*DESCRIPTION OF THE TASK*. Nothing but the pictures should be dropped when the records are transcribed word for word.

+ + + + + + +

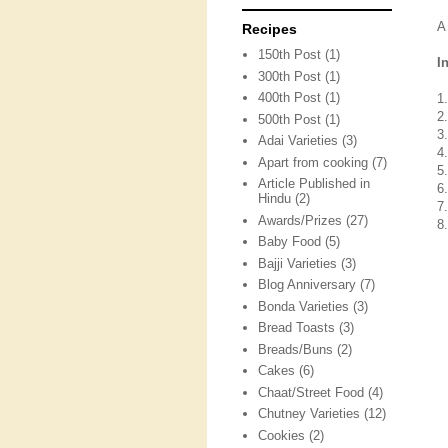
A
Recipes
150th Post
(1)
I
300th Post
(1)
400th Post
(1)
1
2
500th Post
(1)
3
Adai Varieties
(3)
4
Apart from cooking
(7)
5
Article Published in
6
Hindu
(2)
7
Awards/Prizes
(27)
8
Baby Food
(5)
Bajji Varieties
(3)
Blog Anniversary
(7)
Bonda Varieties
(3)
Bread Toasts
(3)
Breads/Buns
(2)
Cakes
(6)
Chaat/Street Food
(4)
Chutney Varieties
(12)
Cookies
(2)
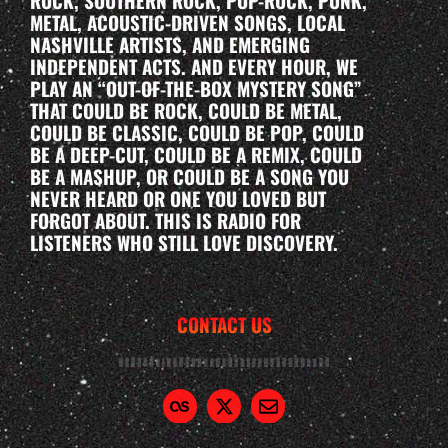
ROCK, SOUTHERN ROCK, POP-ROCK, PUNK,
METAL, ACOUSTIC-DRIVEN SONGS, LOCAL
NASHVILLE ARTISTS, AND EMERGING
INDEPENDENT ACTS. AND EVERY HOUR, WE
PLAY AN “OUT-OF-THE-BOX MYSTERY SONG”
THAT COULD BE ROCK, COULD BE METAL,
COULD BE CLASSIC, COULD BE POP, COULD
BE A DEEP-CUT, COULD BE A REMIX, COULD
BE A MASHUP, OR COULD BE A SONG YOU
NEVER HEARD OR ONE YOU LOVED BUT
FORGOT ABOUT. THIS IS RADIO FOR
LISTENERS WHO STILL LOVE DISCOVERY.
CONTACT US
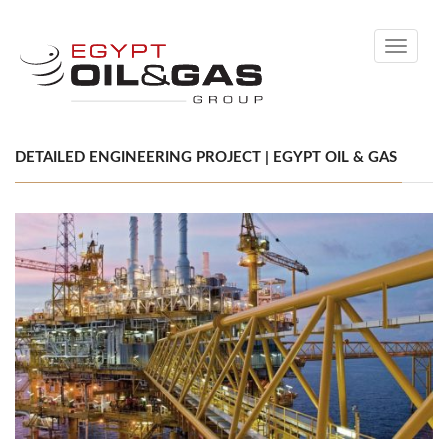
Toggle
navigati
DETAILED ENGINEERING PROJECT | EGYPT OIL & GAS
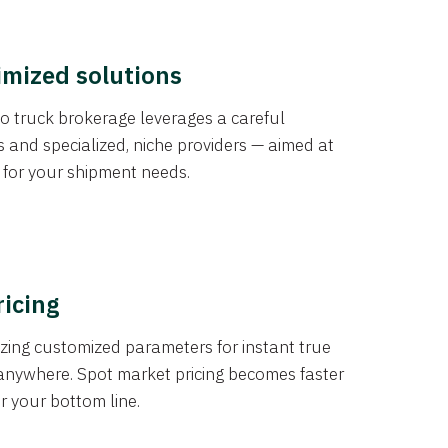
imized solutions
o truck brokerage leverages a careful
s and specialized, niche providers — aimed at
s for your shipment needs.
ricing
izing customized parameters for instant true
anywhere. Spot market pricing becomes faster
er your bottom line.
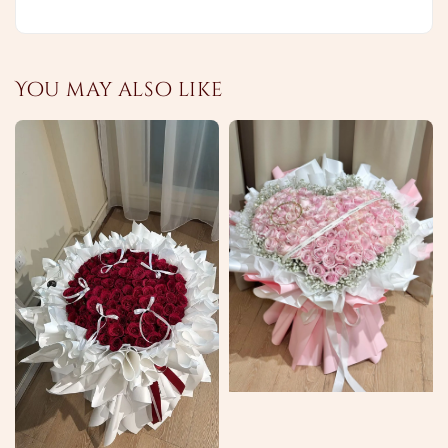
You may also like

+ + + + + + +

*WRITTEN RESPONSE*.
A
Recipes
150th Post
(1)
I
300th Post
(1)
400th Post
(1)
1
2
500th Post
(1)
3
Adai Varieties
(3)
4
Apart from cooking
(7)
5
Article Published in
6
Hindu
(2)
7
Awards/Prizes
(27)
8
Baby Food
(5)
Bajji Varieties
(3)
Blog Anniversary
(7)
Bonda Varieties
(3)
Bread Toasts
(3)
Breads/Buns
(2)
Cakes
(6)
Chaat/Street Food
(4)
Chutney Varieties
(12)
Cookies
(2)
ROCK, SOUTHERN ROCK, POP-ROCK, PUNK,
METAL, ACOUSTIC-DRIVEN SONGS, LOCAL
NASHVILLE ARTISTS, AND EMERGING
INDEPENDENT ACTS. AND EVERY HOUR, WE
PLAY AN “OUT-OF-THE-BOX MYSTERY SONG”
THAT COULD BE ROCK, COULD BE METAL,
COULD BE CLASSIC, COULD BE POP, COULD
BE A DEEP-CUT, COULD BE A REMIX, COULD
BE A MASHUP, OR COULD BE A SONG YOU
NEVER HEARD OR ONE YOU LOVED BUT
FORGOT ABOUT. THIS IS RADIO FOR
LISTENERS WHO STILL LOVE DISCOVERY.
CONTACT US
Toggle
navigati
DETAILED ENGINEERING PROJECT | EGYPT OIL & GAS
imized solutions
o truck brokerage leverages a careful
s and specialized, niche providers — aimed at
s for your shipment needs.
ricing
izing customized parameters for instant true
anywhere. Spot market pricing becomes faster
er your bottom line.
You may also like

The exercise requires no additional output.